08 agosto 2010

Show Me a Little Shame, Mr Mourinho

Apropriei-me do título de uma música de Ben Harper, o afro-americano que usa a palavra e o microfone como instrumentos de ataque político, apontando o dedo, de forma panfletária, ao que de gritante se vai praticando, por esse mundo fora, para fazer um paralelismo com o Special One. Consta que a integralidade da letra foi dirigida, com veneno, ao texano mais odiado do universo, George Bush. O antigo presidente americano ficou com as orelhas a arder...

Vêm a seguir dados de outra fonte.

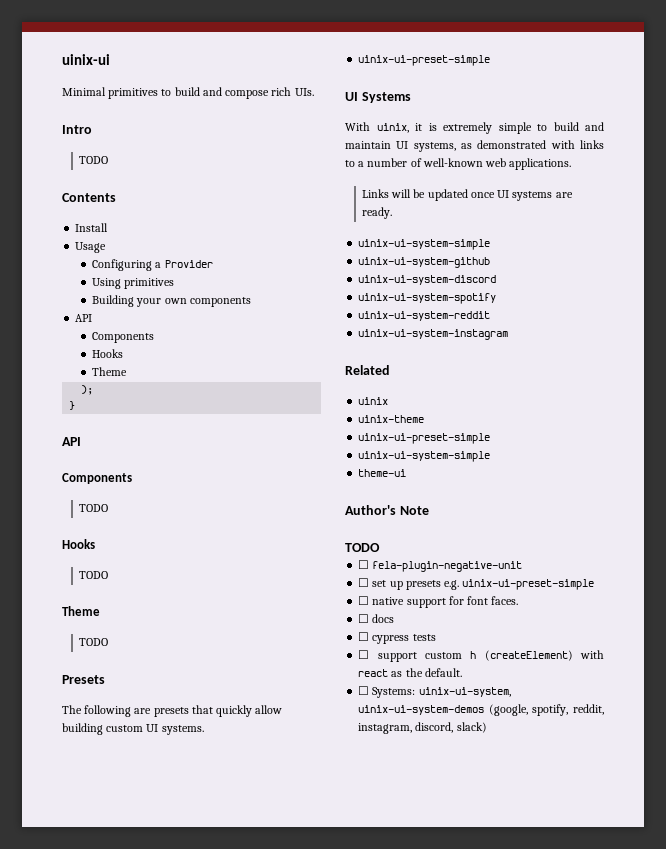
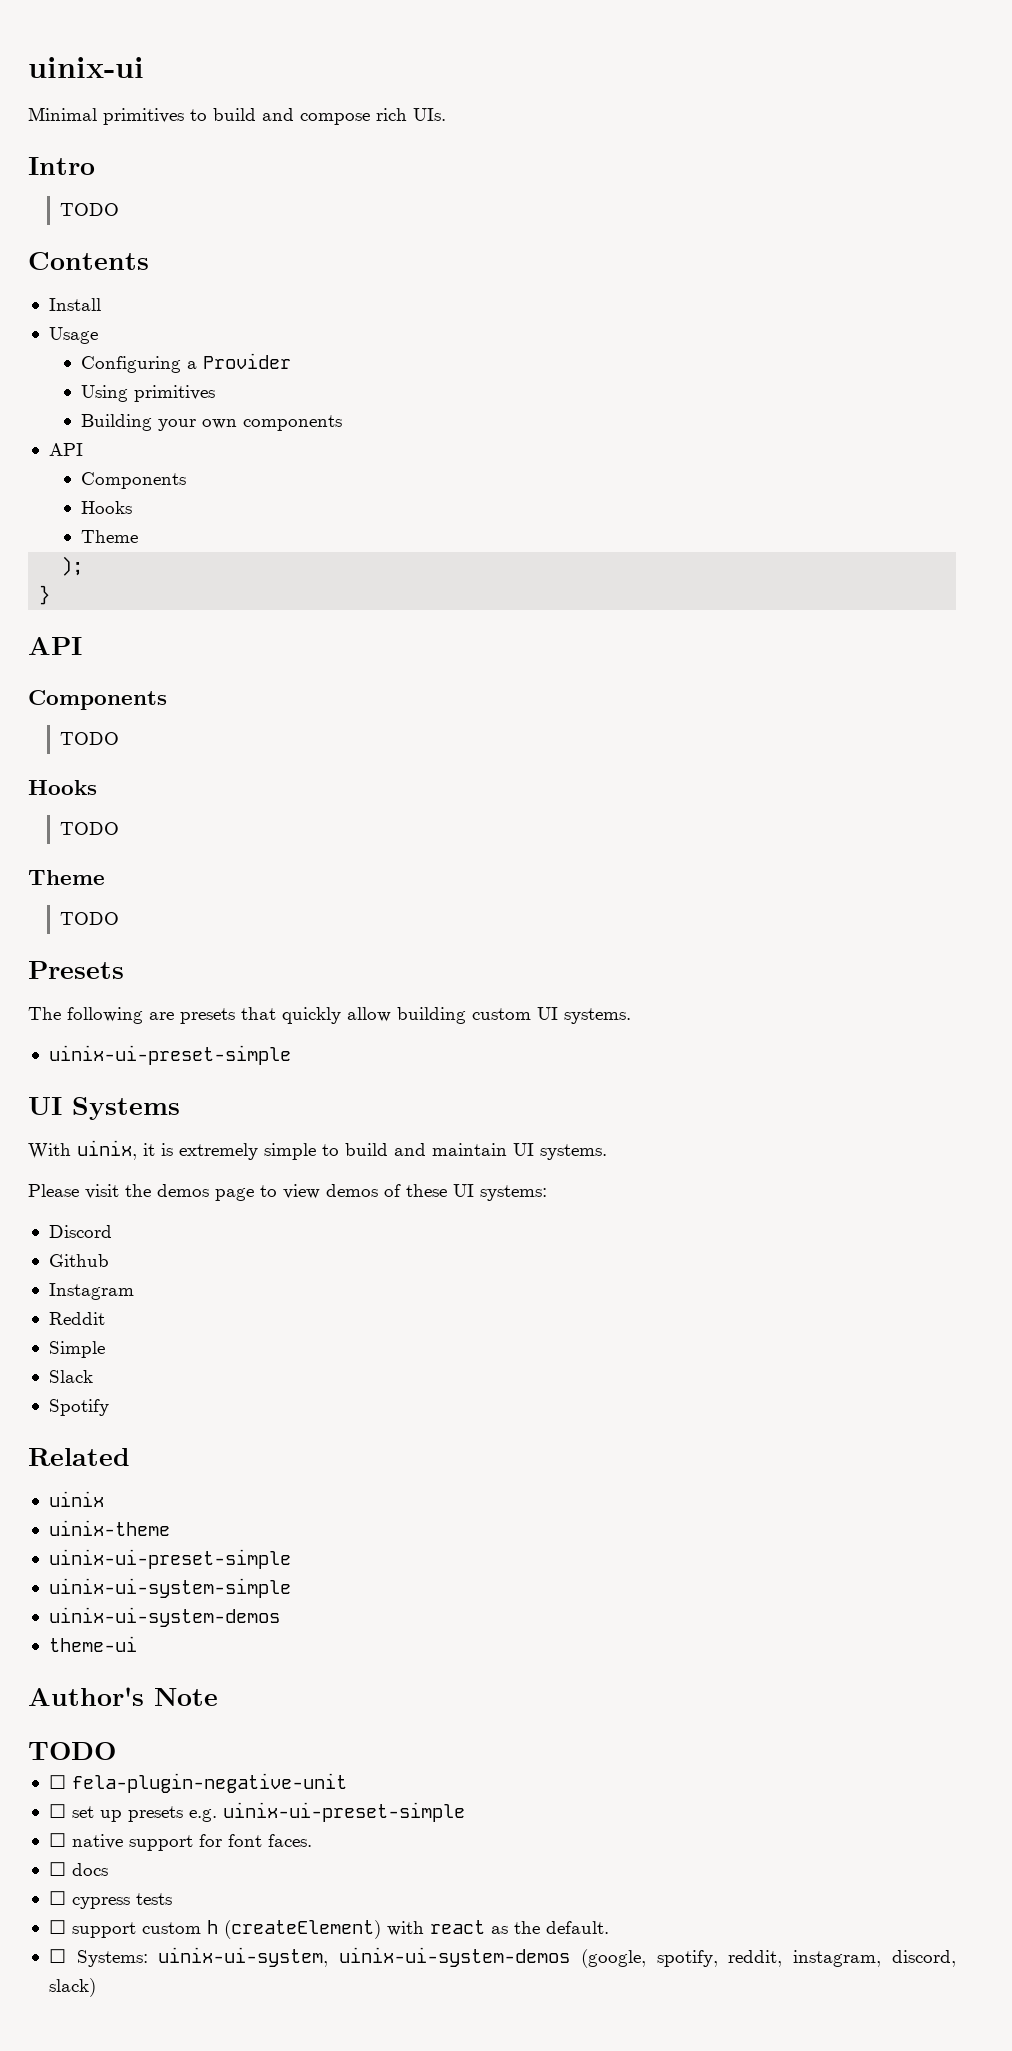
[413,140,604,152] [345,158,572,170] [361,189,573,201] [361,207,392,219] [358,239,491,250] [358,257,491,268] [358,275,497,285] [358,293,497,304] [358,311,491,321] [358,329,509,340] systems, as demonstrated with links to a number of well-known web applications. // Links will be updated once UI systems are ready. // uinix-ui-system-simple // uinix-ui-system-github // uinix-ui-system-discord // uinix-ui-system-spotify // uinix-ui-system-reddit // uinix-ui-system-instagram -> [540,1144,607,1160] [28,1184,547,1201] [48,1225,112,1238] [48,1254,109,1267] [48,1283,134,1300] [48,1312,105,1325] [48,1341,105,1358] [48,1370,93,1383] [48,1399,109,1416] systems. // Please visit the demos page to view demos of these UI systems: // Discord // Github // Instagram // Reddit // Simple // Slack // Spotify
(491, 456) none -> [48,1607,280,1627] // uinix-ui-system-demos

Sou um daqueles acérrimos defensores de José Mourinho. Seu fiel fã, de dedicação extrema, eternamente agradecido pelo presente de dois anos magníficos, com a flâmula azul e branca a ser cravada no coração da Europa, símbolo máximo da conquista conseguida. Sempre lhe defendi a arrogância com que camuflava o génio, encontrando sistemáticos argumentos fantasiosos para combater em querelas fúteis. Sempre lhe perdoei intimamente os pecadilhos verbais, as constantes diatribes, o clima de guerrilha vincado.
Mas nem dotado de uma paciência que faria inveja a um qualquer monge budista, consegui evitar o insulto. Um sonoro "vai-te foder", após ler a entrevista que a eminência deu ao Record.

Que ele tem um diferendo pessoal com André Villas-Boas, já todos perceberam. A especulação não será gratuita se adivinhar que esse azedume foi motivado pela crescente ambição de Villas-Boas, cuja estagnação nos trabalhos de gabinete ameaçava lobotomizá-lo. Compreendo até que Mourinho não tenha gostado dessa aparente sublevação do seu pupilo, alterando a ordem natural das coisas. Ele, sempre rigoroso e metódico, via o seu pequeno universo profissional estilhaçar-se com a "rebeldia" do agora técnico portista.

Compreendo igualmente o enfado que o Porto clube lhe provoca, como se a sua passagem pela Invicta apenas merecesse ser recordada pela semana quente que antecedeu a final de Gelsenkirchen. A coacção e as ameaças, perante a sua irredutível vontade de emigrar para Londres, deixaram marcas irreparáveis numa relação que se tornou inquinada.

Entendo isso tudo.


Apenas acho que, mesmo para o Special One, agora confortavelmente instalado no trono do melhor treinador do Mundo, o menosprezo cuspido em cada sílaba da entrevista, dada a um jornal que sempre o invectivou, foi demasiado baixo. Mesmo para os seus próprios padrões morais.
Usar o passado de André Villas-Boas, de informático, como aguilhão para aferroar o orgulho do antigo parceiro de treinos, remeteu-me para um passado, não muito distante. Uma realidade similar à de agora, onde um técnico jovem, exalando confiança em cada poro, se abespinhava sempre que a sua competência profissional colidia com o seu antigo papel de tradutor. E essas atoardas, cirúrgicas, surgiam sempre, triunfo após triunfo.

Mourinho, aparentemente, não aprendeu nenhuma lição de vida transcendente, nessa subida ao Olimpo, feita a pulso.
André Villas-Boas, felizmente, não embarcou numa demanda pela honra, criando um potencial foco de conflito nas páginas da imprensa. Sereno, o técnico portista soube responder com elevação aos insultos velados do seu antigo guru. E mostrou, para já, ao que vem. Perpetuar o apelo do código genético portista. A VENCER, DESDE 1893.

1 comentário:

  1. Esta história só ficou mal a José Mourinho. André Villas-Boas respondeu às provocações que nem um campeão, dando a sua opinião, elevando a melhor de sempre quem o rebaixou. Mourinho foi baixo ao menosprezar o trabalho de um homem que o ajudou a vencer. Villas-Boas não deixa que meras questões pessoais lhe toldem o raciocínio. Mourinho, pelos vistos, deixa.